* _PASSAGE_:

-- begin --

How can businesses manage the unique challenges of marketing with limited funds?

This may be a slightly radical view but there are only two real challenges to marketers faced with limited funds – mental challenges and intellectual ones. If you’ve got a big budget you can afford to think big, if you haven’t, you need from necessity to think small.

Get your head around that and the hard work can begin. Necessity, as we all know, is the mother of invention and you’ll need to be creative with every penny you’ve got.
 
Marketers with big bucks can afford to take risks, make guesses about many aspects of their campaign, use mass media, and accept that some degree of wastage is inevitable. In complete contrast, successful marketing on a limited budget is all about getting ‘down and dirty’ with the detail.
 
The good news is that thinking small and building a campaign from the ‘bottom-up’ in an incremental and integrated fashion, is not only very much the way to go, but wholly possible using lower cost and much more accountable channels.
 
According to Kotler, the sole purpose of marketing is to ‘create a sale’. With that focus in mind the simple task of any marketer is to create an interface between the potential customer and the brand where a transaction can take place.

But there’s more good news as a marketer can now put that transacting ability right at the customer’s finger-tips – welcome to the digital world.
 
Actually of course, it’s not all ‘new news’ and some traditional brands have been thriving in the digital media environment for quite some time now.

What is changing is that like most areas of technology, the costs are coming down whilst both the penetration and effectiveness of the medium are going up.
 
You’ll need a web site of course, but the cost of entry is tumbling and you get more functionality for your money. Maintaining a site demands less resource than ever before and sites are more reliable. Customers are coming to trust the web at such an increasing rate it’s impossible to keep track of the statistics.

-- end --

* _EXERCISE REQUIREMENTS_:
Answer these questions from the passage on marketing with limited funds:
1. What two real challenges does it say marketers with limited funds face?
2. According to Kotler, what is the sole purpose of marketing?
3. As costs come down, which two things does it say are going up?
The listing after this is separate material, not part of the passage.

* _PROVIDED MATERIAL_:

-- begin --

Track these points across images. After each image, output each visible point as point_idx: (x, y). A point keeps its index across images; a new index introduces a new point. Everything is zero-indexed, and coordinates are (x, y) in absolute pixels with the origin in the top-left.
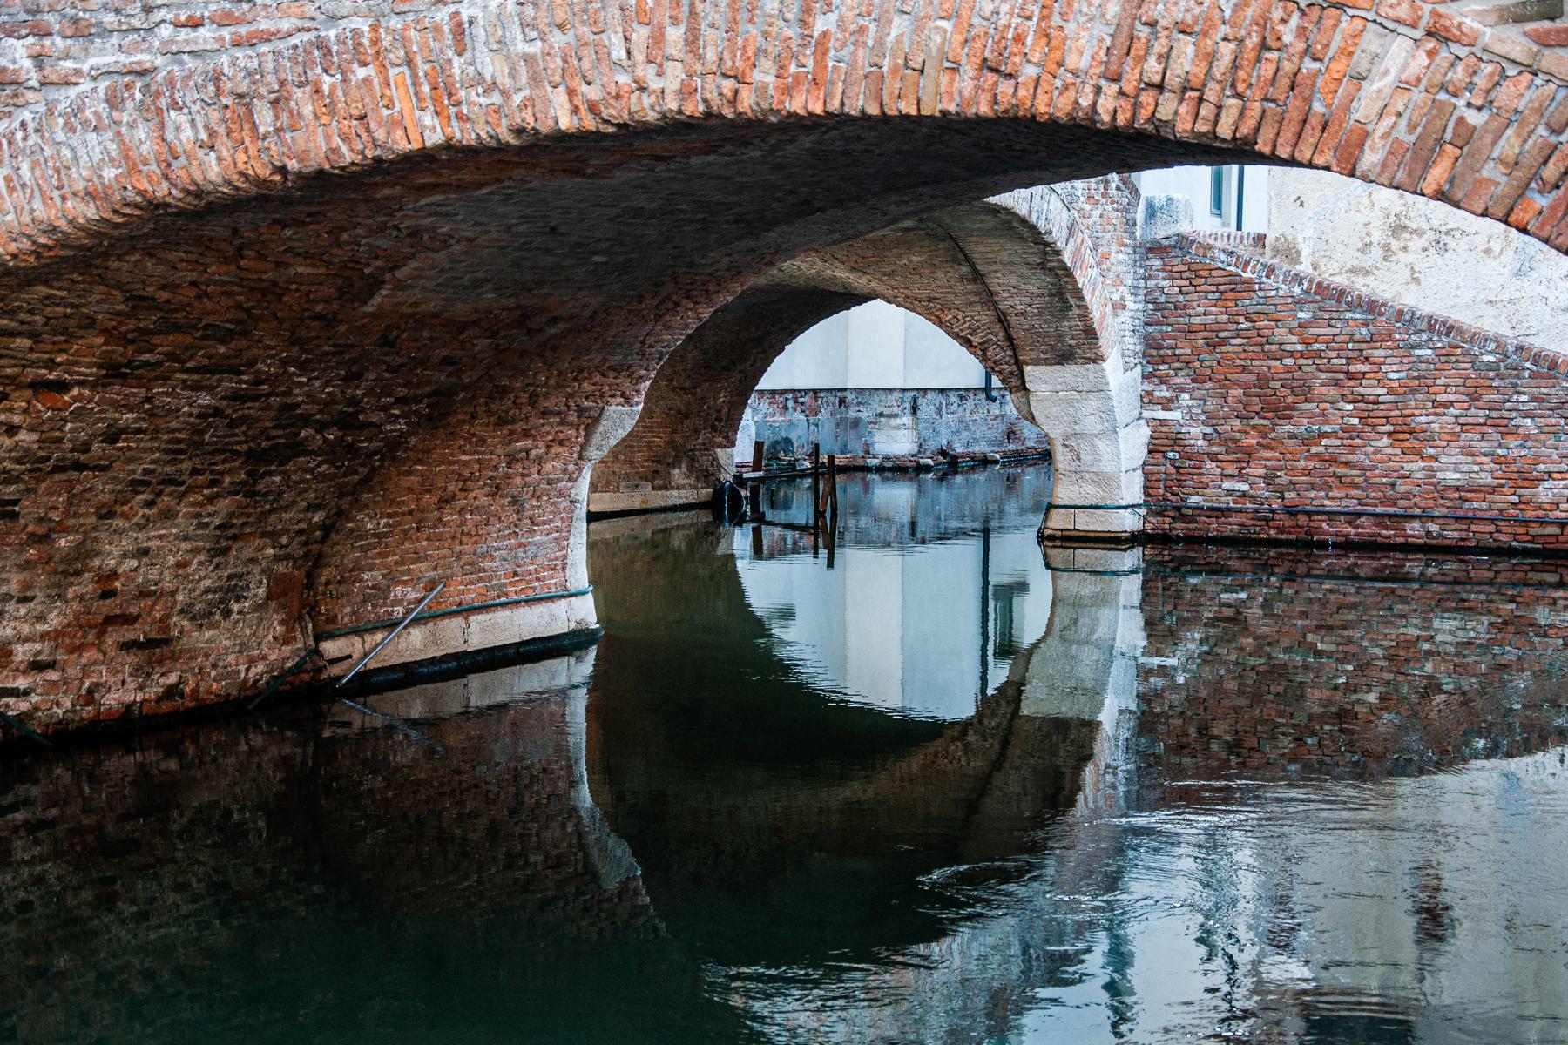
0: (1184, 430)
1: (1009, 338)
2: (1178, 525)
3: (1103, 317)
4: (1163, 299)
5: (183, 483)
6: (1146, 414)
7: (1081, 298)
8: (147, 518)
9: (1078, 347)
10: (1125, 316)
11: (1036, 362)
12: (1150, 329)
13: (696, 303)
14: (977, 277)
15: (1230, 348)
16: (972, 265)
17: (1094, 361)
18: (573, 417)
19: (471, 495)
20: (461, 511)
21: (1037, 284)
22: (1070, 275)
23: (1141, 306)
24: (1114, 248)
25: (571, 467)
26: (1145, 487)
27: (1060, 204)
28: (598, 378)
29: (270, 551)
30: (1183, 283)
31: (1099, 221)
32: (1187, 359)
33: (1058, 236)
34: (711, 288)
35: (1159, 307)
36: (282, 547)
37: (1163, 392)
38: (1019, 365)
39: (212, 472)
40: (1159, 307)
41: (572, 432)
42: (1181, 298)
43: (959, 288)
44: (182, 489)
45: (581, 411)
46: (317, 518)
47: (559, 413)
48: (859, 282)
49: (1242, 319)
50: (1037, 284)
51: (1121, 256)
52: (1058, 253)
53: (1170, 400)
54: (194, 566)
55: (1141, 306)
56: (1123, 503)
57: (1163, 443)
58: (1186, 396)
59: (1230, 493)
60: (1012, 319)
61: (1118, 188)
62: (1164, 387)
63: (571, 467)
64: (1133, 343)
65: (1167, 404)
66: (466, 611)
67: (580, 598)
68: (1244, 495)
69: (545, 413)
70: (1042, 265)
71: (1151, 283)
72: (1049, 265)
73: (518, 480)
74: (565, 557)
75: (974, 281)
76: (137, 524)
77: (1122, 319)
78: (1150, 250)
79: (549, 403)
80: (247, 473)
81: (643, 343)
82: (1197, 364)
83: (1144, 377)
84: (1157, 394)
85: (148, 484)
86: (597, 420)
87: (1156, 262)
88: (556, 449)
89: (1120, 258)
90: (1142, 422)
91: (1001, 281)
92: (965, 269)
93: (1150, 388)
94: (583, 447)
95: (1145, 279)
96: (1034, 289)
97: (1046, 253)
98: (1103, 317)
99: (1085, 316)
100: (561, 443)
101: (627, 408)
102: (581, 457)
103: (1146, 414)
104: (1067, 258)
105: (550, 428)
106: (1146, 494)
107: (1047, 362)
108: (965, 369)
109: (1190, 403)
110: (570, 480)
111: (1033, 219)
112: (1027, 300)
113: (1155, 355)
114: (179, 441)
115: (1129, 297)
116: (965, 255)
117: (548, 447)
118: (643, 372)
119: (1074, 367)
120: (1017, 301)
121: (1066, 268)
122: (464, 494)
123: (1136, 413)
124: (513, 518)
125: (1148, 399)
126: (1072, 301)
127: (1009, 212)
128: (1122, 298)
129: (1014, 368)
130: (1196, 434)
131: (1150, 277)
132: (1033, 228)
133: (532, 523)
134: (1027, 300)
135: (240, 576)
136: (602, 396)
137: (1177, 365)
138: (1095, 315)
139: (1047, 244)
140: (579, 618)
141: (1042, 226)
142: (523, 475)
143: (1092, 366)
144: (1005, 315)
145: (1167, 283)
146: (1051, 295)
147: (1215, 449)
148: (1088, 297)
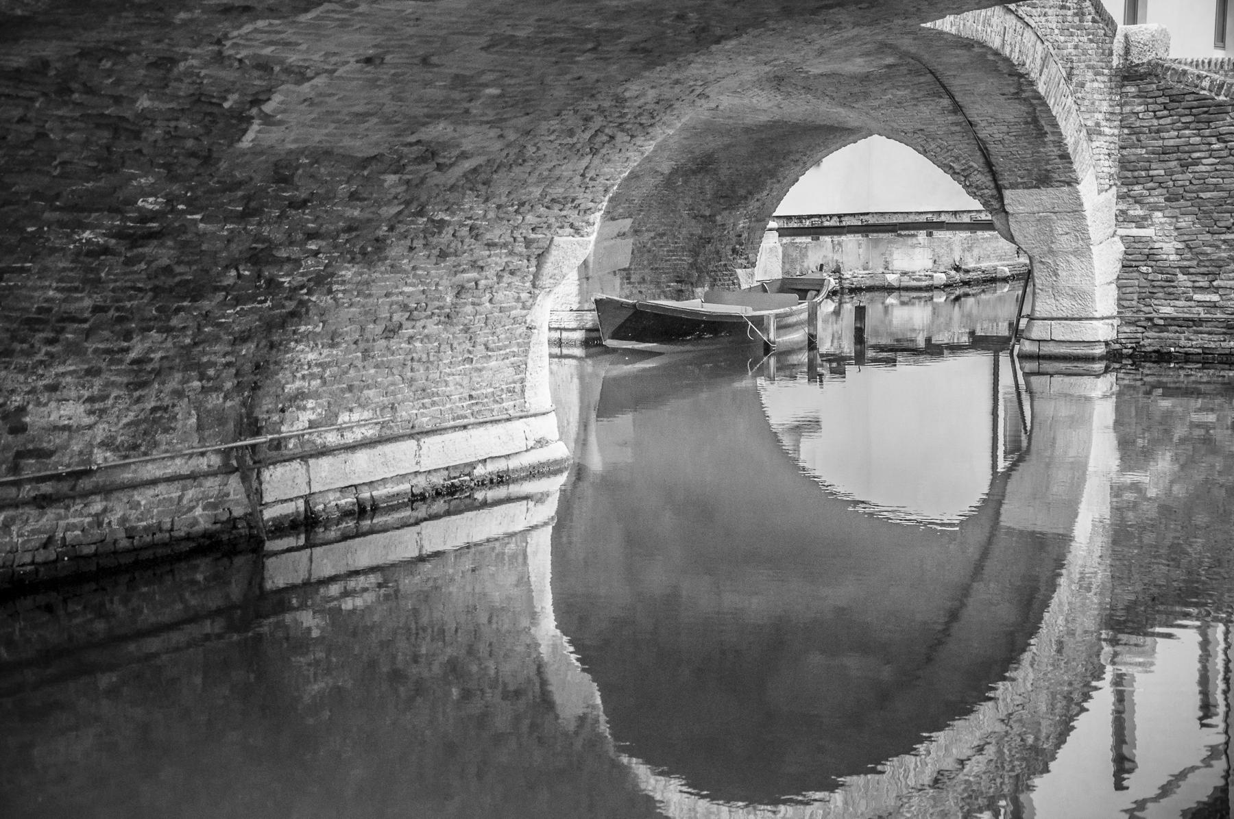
0: (1157, 245)
1: (989, 165)
2: (1150, 334)
3: (1076, 143)
4: (1138, 124)
5: (85, 321)
6: (1121, 232)
7: (1056, 125)
8: (51, 355)
9: (1052, 170)
10: (1100, 142)
11: (1014, 186)
12: (1125, 152)
13: (632, 136)
14: (957, 108)
15: (1203, 168)
16: (952, 97)
17: (1069, 184)
18: (520, 248)
19: (419, 324)
20: (411, 339)
21: (1013, 112)
22: (1045, 104)
23: (1116, 131)
24: (1090, 75)
25: (524, 296)
26: (1119, 299)
27: (1034, 38)
28: (542, 210)
29: (196, 384)
30: (1158, 107)
31: (1074, 52)
32: (1160, 179)
33: (1032, 67)
34: (644, 120)
35: (1134, 131)
36: (209, 379)
37: (1138, 211)
38: (999, 188)
39: (118, 309)
40: (1134, 131)
41: (516, 262)
42: (1155, 122)
43: (940, 120)
44: (86, 326)
45: (528, 243)
46: (247, 349)
47: (505, 245)
48: (849, 117)
49: (1214, 140)
50: (1013, 112)
51: (1096, 85)
52: (1032, 83)
53: (1144, 218)
54: (110, 402)
55: (1116, 131)
56: (1097, 315)
57: (1137, 259)
58: (1159, 214)
59: (1200, 303)
60: (992, 147)
61: (1094, 21)
62: (1138, 206)
63: (524, 296)
64: (1108, 166)
65: (1140, 222)
66: (417, 434)
67: (540, 418)
68: (1214, 306)
69: (490, 245)
70: (1017, 96)
71: (1127, 109)
72: (1024, 95)
73: (469, 309)
74: (522, 381)
75: (955, 112)
76: (41, 362)
77: (1097, 144)
78: (1125, 78)
79: (493, 235)
80: (157, 310)
81: (583, 175)
82: (1171, 183)
83: (1119, 197)
84: (1131, 212)
85: (46, 322)
86: (547, 250)
87: (1132, 89)
88: (507, 278)
89: (1097, 87)
90: (1117, 239)
91: (978, 111)
92: (946, 102)
93: (1124, 207)
94: (536, 276)
95: (1122, 105)
96: (1010, 118)
97: (1020, 84)
98: (1076, 143)
99: (1060, 142)
100: (512, 273)
101: (578, 238)
102: (534, 286)
103: (1121, 232)
104: (1041, 89)
105: (498, 259)
106: (1119, 306)
107: (1027, 186)
108: (942, 192)
109: (1163, 220)
110: (524, 308)
111: (1007, 51)
112: (1005, 129)
113: (1129, 174)
114: (72, 280)
115: (1104, 123)
116: (944, 87)
117: (499, 277)
118: (591, 205)
119: (1050, 190)
120: (994, 129)
121: (1040, 98)
122: (407, 324)
123: (1111, 231)
124: (468, 346)
125: (1123, 218)
126: (1047, 128)
127: (982, 45)
128: (1098, 124)
129: (995, 192)
130: (1169, 249)
131: (1126, 103)
132: (1007, 60)
133: (487, 349)
134: (1005, 129)
135: (166, 409)
136: (549, 227)
137: (1151, 185)
138: (1069, 141)
139: (1021, 76)
140: (538, 437)
141: (1015, 57)
142: (473, 304)
143: (1066, 189)
144: (984, 143)
145: (1141, 108)
146: (1026, 123)
147: (1186, 263)
148: (1062, 124)
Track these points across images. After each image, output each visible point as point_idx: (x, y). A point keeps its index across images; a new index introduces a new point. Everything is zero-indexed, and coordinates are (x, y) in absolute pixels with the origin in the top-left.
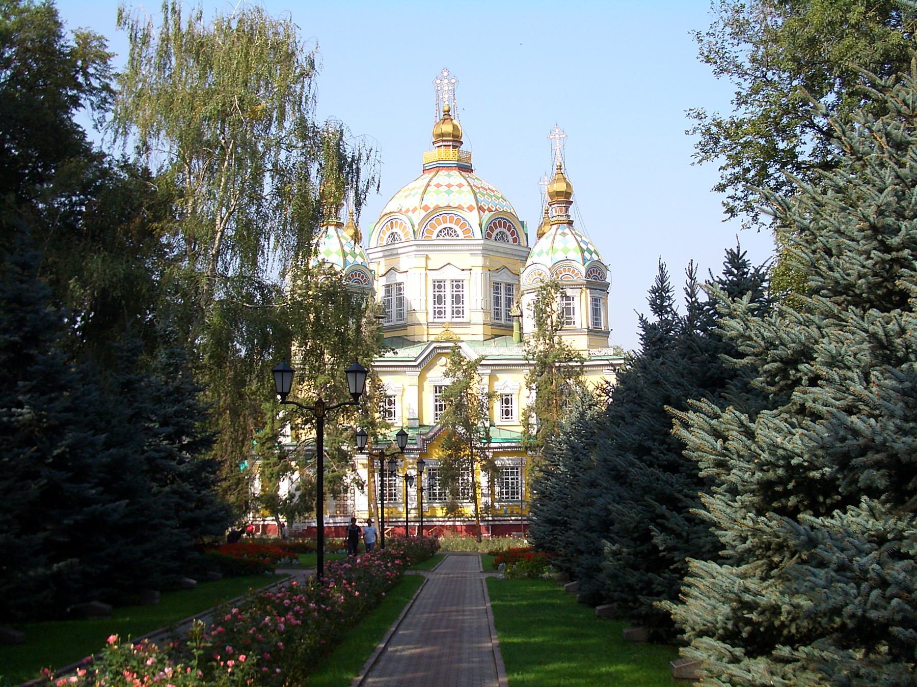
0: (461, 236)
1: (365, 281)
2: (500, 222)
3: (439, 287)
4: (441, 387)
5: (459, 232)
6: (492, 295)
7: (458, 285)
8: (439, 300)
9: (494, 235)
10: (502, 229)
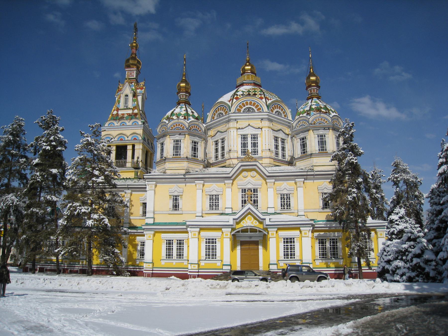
0: (256, 111)
1: (200, 131)
4: (245, 190)
5: (256, 110)
6: (274, 143)
7: (254, 137)
8: (244, 145)
9: (274, 112)
10: (278, 110)
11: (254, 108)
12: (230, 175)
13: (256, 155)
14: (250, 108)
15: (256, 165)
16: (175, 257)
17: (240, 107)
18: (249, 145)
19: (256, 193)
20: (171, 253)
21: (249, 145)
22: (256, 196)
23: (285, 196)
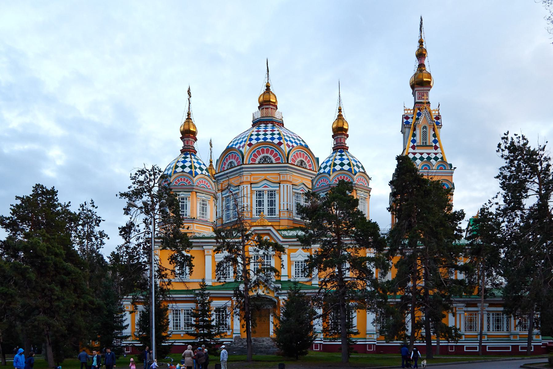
2: (300, 153)
5: (273, 160)
6: (294, 201)
7: (272, 194)
8: (260, 203)
11: (271, 157)
13: (273, 215)
14: (267, 157)
15: (270, 230)
16: (182, 328)
17: (255, 155)
18: (266, 203)
19: (269, 261)
20: (179, 324)
21: (266, 203)
22: (269, 263)
23: (300, 264)
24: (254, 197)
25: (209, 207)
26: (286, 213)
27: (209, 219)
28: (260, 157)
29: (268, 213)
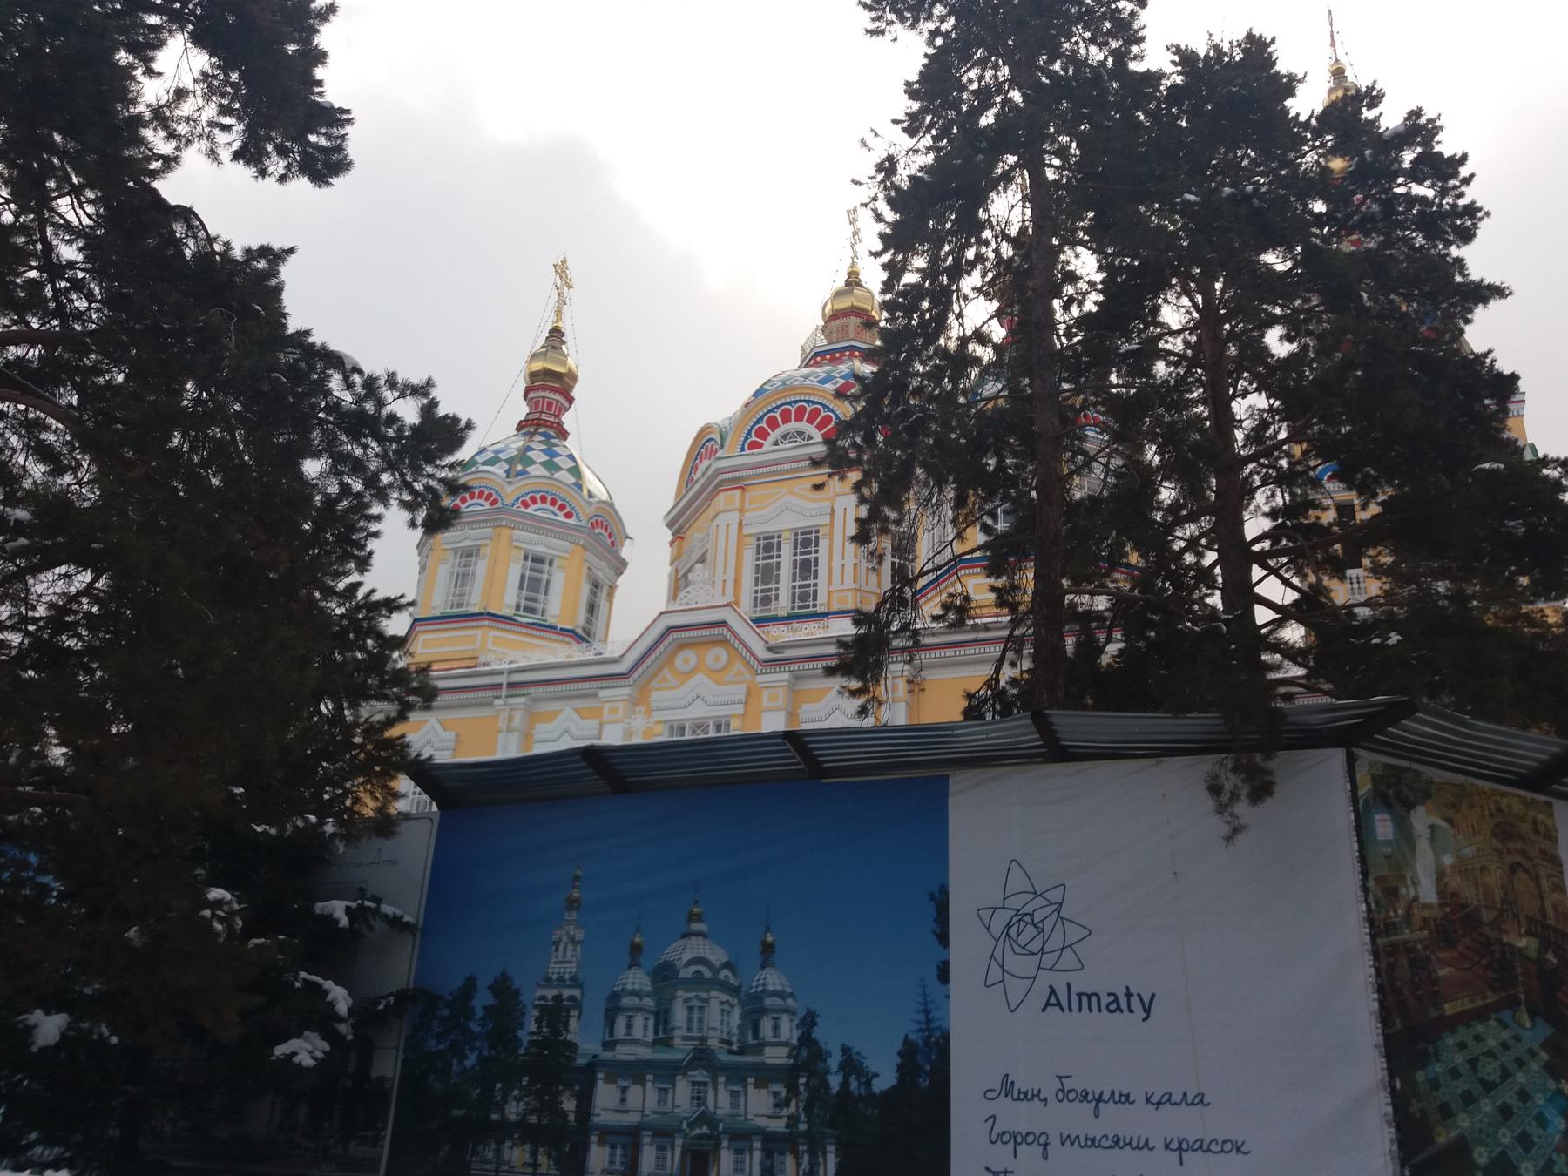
3: (768, 548)
7: (807, 541)
8: (767, 574)
12: (622, 668)
15: (723, 624)
24: (749, 557)
25: (558, 581)
26: (850, 595)
27: (554, 617)
28: (774, 435)
29: (794, 602)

-- end --

* _EXERCISE OUTPUT_:
1. Mental challenges and intellectual ones.
2. To "create a sale."
3. The penetration and the effectiveness of the medium.